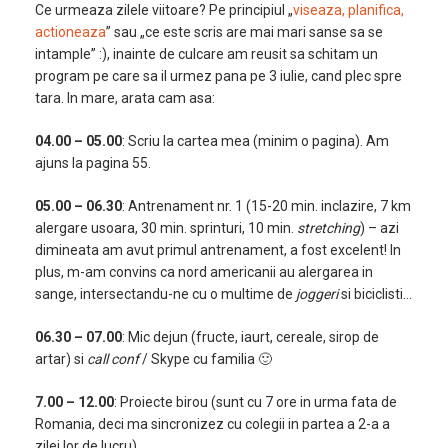
Ce urmeaza zilele viitoare? Pe principiul „
viseaza, planifica,
actioneaza
” sau „ce este scris are mai mari sanse sa se
intample” :), inainte de culcare am reusit sa schitam un
program pe care sa il urmez pana pe 3 iulie, cand plec spre
tara. In mare, arata cam asa:
04.00 – 05.00
: Scriu la cartea mea (minim o pagina). Am
ajuns la pagina 55.
05.00 – 06.30
: Antrenament nr. 1 (15-20 min. inclazire, 7 km
alergare usoara, 30 min. sprinturi, 10 min.
stretching
) – azi
dimineata am avut primul antrenament, a fost excelent! In
plus, m-am convins ca nord americanii au alergarea in
sange, intersectandu-ne cu o multime de
joggeri
si biciclisti…
06.30 – 07.00
: Mic dejun (fructe, iaurt, cereale, sirop de
artar) si
call conf
/ Skype cu familia 🙂
7.00 – 12.00
: Proiecte birou (sunt cu 7 ore in urma fata de
Romania, deci ma sincronizez cu colegii in partea a 2-a a
zilei lor de lucru).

------

Written task
Type out the text from all the records above word for word, leaving out the pictures.

Answer to the exercise
Ce urmeaza zilele viitoare? Pe principiul „
viseaza, planifica,
actioneaza
” sau „ce este scris are mai mari sanse sa se
intample” :), inainte de culcare am reusit sa schitam un
program pe care sa il urmez pana pe 3 iulie, cand plec spre
tara. In mare, arata cam asa:
04.00 – 05.00
: Scriu la cartea mea (minim o pagina). Am
ajuns la pagina 55.
05.00 – 06.30
: Antrenament nr. 1 (15-20 min. inclazire, 7 km
alergare usoara, 30 min. sprinturi, 10 min.
stretching
) – azi
dimineata am avut primul antrenament, a fost excelent! In
plus, m-am convins ca nord americanii au alergarea in
sange, intersectandu-ne cu o multime de
joggeri
si biciclisti…
06.30 – 07.00
: Mic dejun (fructe, iaurt, cereale, sirop de
artar) si
call conf
/ Skype cu familia 🙂
7.00 – 12.00
: Proiecte birou (sunt cu 7 ore in urma fata de
Romania, deci ma sincronizez cu colegii in partea a 2-a a
zilei lor de lucru).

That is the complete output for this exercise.